OpenAI's PII filter: small enough for a laptop, paranoid enough for prod
A 1.5B-parameter on-premise model that detects and masks personal data in a single forward pass, with tunable precision/recall tradeoffs.

What it does
Privacy Filter is a local, Apache 2.0-licensed tool for detecting and redacting personally identifiable information in text. It runs entirely on-premises via a CLI (opf) that supports one-shot redaction, batch file processing, piping from other tools, interactive mode, evaluation against labeled data, and fine-tuning on custom datasets. The model detects 8 categories: account numbers, addresses, emails, person names, phone numbers, URLs, dates, and secrets.
The interesting bit
The architecture is a transformer that started life as an autoregressive language model (similar to gpt-oss) and was surgically converted into a bidirectional token classifier. Instead of generating text, it labels every token in one forward pass, then runs a constrained Viterbi decoder to enforce coherent BIOES span boundaries.
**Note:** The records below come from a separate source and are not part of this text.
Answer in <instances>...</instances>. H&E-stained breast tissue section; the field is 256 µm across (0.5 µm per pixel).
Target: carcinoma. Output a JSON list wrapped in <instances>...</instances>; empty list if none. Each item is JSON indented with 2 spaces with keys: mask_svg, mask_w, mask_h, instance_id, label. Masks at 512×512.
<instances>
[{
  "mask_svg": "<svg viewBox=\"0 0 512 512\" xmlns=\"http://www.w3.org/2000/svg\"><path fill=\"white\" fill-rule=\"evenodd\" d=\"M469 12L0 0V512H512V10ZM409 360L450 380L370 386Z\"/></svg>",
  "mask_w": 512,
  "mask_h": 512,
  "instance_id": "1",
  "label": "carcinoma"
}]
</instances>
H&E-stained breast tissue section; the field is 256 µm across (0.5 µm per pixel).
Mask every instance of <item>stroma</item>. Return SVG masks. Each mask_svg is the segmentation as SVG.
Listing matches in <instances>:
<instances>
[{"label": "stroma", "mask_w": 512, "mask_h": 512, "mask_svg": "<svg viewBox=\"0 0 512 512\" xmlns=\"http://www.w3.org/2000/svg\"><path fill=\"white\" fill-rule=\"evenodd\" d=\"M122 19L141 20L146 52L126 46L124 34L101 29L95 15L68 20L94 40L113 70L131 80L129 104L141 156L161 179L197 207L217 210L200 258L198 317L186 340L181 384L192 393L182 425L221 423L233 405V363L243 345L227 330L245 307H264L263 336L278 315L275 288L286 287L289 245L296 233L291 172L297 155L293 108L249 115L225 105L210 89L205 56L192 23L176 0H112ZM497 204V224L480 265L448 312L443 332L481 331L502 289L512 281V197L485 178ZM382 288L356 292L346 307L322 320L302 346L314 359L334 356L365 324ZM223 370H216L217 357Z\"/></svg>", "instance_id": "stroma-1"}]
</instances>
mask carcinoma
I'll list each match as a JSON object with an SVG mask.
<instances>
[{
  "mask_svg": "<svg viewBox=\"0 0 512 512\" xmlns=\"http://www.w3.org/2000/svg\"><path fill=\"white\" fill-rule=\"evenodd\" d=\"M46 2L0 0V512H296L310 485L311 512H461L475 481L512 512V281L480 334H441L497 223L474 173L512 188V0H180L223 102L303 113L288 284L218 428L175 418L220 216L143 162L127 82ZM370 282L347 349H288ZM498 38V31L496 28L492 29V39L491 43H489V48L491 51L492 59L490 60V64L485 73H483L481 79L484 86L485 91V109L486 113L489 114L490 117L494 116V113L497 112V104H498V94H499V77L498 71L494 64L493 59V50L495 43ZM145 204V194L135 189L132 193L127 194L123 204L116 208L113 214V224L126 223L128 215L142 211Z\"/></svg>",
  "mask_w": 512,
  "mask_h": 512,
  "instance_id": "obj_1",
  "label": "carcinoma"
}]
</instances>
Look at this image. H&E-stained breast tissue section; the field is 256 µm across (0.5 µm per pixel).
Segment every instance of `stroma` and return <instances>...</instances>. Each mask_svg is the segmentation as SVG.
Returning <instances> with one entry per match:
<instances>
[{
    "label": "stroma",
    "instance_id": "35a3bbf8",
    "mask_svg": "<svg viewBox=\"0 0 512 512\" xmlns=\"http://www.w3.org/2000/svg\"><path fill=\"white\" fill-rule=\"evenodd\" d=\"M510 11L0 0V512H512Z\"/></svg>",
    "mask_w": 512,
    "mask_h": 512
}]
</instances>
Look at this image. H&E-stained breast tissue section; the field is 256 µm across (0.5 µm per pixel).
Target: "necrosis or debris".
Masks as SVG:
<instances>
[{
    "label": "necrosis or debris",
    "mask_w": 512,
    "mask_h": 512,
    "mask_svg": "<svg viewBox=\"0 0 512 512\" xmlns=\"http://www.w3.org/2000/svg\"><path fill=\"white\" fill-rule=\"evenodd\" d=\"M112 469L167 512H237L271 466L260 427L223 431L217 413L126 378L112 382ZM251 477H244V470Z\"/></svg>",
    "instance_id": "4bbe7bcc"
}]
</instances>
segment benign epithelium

The 128K-token context window means you can throw entire documents at it without chunking.
Key highlights
- 1.5B parameters total, 50M active — runs on CPU or GPU, even in a browser
- 128K context window, no chunking required
- Tunable operating points for precision/recall tradeoffs at runtime
- Fine-tunable on custom labeled data; CLI includes
train,eval, andredactmodes - Constrained Viterbi decoding with 6 transition-bias parameters for span coherence
Caveats
- Static label policy: you cannot add new PII categories at runtime; retraining required
- Primarily English; performance drops on non-English text, non-Latin scripts, and out-of-domain data
- Explicitly not a compliance or anonymization guarantee — OpenAI warns against over-reliance, especially in medical, legal, or financial contexts
- Known failure modes: under-detection of uncommon names and regional conventions; over-redaction of public entities; fragmented boundaries in messy text
Verdict
Worth evaluating if you need on-premise PII detection with a permissive license and don’t want to pipe sensitive data to an API. Skip it if you need dynamic label policies, guaranteed compliance, or strong multilingual coverage without fine-tuning.